In industries where the production process reduces weight but significantly increases value, production facilities tend more toward the markets and away from the sources of supply. For example, the assembly of desktop computers for sale in the U.S. often occurs in the U.S. rather than near the sources of the components in Southeast Asia, due to the greater value of the assembled final product compared to that of the sum of the component parts. Dell, for example, assembles its desktops in Austin, Texas, and Nashville, Tennessee, after a facility location analysis showed that it was cheaper to ship the component parts from Southeast Asia and create the final product near the markets.

Weight-neutral scenarios typically are found in distribution centers. Although DCs do not actually produce anything—with the exception of some light value-add assembly, perhaps—they are considered weight-neutral production processes. As a result, they tend to be located near sources of supply or near the marketplace. We'll look more closely at this situation in the next section.

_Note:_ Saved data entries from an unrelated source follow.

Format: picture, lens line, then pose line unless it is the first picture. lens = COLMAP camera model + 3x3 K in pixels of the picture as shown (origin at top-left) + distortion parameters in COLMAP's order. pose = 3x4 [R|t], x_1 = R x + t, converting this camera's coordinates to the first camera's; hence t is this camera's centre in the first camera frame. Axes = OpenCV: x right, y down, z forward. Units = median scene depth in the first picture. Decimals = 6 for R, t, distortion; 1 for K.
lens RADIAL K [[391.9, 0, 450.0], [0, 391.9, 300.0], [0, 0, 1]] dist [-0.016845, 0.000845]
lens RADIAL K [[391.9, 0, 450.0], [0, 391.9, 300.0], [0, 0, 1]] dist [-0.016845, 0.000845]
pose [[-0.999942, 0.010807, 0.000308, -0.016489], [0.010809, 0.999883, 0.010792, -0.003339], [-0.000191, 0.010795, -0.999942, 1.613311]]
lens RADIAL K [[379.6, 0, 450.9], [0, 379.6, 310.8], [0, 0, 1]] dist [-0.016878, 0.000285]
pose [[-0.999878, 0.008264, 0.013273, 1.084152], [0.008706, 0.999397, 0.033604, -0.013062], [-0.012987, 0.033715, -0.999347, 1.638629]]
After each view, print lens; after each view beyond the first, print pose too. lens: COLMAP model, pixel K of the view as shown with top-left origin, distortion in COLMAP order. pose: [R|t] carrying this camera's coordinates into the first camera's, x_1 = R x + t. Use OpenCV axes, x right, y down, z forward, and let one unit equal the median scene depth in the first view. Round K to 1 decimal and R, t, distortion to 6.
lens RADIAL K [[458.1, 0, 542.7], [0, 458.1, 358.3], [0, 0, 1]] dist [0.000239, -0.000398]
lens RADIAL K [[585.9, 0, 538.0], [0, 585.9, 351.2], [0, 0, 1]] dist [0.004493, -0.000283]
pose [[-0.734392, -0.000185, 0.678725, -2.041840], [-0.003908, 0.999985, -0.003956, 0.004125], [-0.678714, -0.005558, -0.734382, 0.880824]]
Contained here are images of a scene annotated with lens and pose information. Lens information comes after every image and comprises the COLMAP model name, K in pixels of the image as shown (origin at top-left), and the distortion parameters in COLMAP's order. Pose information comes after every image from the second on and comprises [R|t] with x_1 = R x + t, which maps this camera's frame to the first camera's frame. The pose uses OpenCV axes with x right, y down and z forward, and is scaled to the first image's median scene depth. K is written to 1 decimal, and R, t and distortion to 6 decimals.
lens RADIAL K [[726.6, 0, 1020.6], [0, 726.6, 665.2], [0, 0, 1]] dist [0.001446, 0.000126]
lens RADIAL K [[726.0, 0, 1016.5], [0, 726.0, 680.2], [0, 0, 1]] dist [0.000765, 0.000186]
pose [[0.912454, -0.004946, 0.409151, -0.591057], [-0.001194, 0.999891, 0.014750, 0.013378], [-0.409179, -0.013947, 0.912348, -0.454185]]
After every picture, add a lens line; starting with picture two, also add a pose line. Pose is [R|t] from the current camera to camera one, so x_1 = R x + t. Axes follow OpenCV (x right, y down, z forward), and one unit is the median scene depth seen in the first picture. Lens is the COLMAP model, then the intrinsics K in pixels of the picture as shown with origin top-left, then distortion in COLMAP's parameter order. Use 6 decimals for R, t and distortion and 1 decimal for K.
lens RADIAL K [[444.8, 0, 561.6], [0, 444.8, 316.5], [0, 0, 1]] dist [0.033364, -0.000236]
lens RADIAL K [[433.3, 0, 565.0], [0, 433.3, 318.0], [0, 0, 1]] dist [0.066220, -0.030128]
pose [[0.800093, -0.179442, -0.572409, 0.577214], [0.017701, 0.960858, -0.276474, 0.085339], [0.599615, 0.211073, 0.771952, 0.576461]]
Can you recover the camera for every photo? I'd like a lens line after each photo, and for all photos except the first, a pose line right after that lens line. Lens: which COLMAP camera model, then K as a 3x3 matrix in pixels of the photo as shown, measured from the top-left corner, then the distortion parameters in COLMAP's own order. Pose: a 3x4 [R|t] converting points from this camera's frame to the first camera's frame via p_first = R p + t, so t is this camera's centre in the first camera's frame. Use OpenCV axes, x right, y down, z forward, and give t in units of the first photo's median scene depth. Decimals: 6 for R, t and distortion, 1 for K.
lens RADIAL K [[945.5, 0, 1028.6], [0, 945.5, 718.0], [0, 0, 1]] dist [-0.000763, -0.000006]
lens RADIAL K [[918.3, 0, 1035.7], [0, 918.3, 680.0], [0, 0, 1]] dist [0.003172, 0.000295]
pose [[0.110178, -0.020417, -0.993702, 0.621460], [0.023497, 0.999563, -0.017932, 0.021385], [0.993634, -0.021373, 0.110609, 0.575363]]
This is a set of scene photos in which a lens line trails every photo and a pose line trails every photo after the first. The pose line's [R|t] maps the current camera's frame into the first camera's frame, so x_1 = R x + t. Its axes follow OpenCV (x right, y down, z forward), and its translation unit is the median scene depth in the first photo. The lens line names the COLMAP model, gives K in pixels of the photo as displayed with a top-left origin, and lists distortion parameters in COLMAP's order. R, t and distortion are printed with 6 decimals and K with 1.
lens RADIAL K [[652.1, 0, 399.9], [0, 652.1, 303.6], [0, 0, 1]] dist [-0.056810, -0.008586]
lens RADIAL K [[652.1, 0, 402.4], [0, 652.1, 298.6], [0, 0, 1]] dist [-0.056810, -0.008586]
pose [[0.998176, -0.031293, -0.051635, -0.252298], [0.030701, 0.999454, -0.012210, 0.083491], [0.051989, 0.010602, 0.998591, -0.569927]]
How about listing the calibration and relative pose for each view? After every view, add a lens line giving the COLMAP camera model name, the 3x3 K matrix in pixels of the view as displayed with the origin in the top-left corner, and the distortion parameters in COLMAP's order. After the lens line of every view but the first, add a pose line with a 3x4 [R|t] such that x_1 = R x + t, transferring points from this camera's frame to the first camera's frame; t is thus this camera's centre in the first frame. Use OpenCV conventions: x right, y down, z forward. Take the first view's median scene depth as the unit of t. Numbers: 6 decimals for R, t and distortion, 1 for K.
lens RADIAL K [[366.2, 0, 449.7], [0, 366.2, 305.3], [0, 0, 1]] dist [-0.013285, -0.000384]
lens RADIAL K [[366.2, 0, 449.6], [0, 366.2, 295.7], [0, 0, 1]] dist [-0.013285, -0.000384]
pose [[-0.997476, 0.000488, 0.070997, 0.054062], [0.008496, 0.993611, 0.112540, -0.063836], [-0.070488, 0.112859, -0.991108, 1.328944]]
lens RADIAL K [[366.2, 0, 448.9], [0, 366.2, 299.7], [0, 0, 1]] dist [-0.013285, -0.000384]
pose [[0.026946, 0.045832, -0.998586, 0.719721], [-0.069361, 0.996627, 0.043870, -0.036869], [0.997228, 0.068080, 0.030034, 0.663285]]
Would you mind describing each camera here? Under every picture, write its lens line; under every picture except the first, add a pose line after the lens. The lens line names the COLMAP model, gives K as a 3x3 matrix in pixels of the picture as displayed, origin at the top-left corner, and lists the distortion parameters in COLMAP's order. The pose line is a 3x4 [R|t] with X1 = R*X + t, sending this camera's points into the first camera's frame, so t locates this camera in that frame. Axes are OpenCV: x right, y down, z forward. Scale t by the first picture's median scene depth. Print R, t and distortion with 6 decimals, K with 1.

On the face of it, weight-gaining supply chain processes might seem to be an anomaly. How can a final product weigh more than the sum of its component parts? That is the case when a production process adds a component that does not need to be transported because it is available everywhere. Water is the most common example of this type of component (called a “ubiquitous component”). When water is added, it affects the weight and cost of transportation, and thus, the location of production facilities differently in different industries. For example, since water must be added when beer is brewed, the brewing supply chain incurs the cost of moving water once the beer is made. To avoid this cost, breweries tend to be located near their markets to reduce the cost of moving the ubiquitous component. This has resulted in an industry with many market-positioned production facilities rather than one central production facility.

Contrast this with soft drink supply chains, where the water does not have to be added until the last minute (literally, at the fountain machine in restaurants). Coca-Cola, for instance, makes the syrup for its products in several locations worldwide because it does not have to incur the cost of shipping the water. The ubiquitous water is added locally by the bottler or in the soda-counter machine. Thus, weight-gaining processes lead to many local market-positioned production facilities.

Questions managers should ask:

  1. Does your product gain or lose weight (or neither) in the production process?
  2. Does your product significantly gain value in the production process?
  3. Are there any “ubiquitous components” involved in your production process?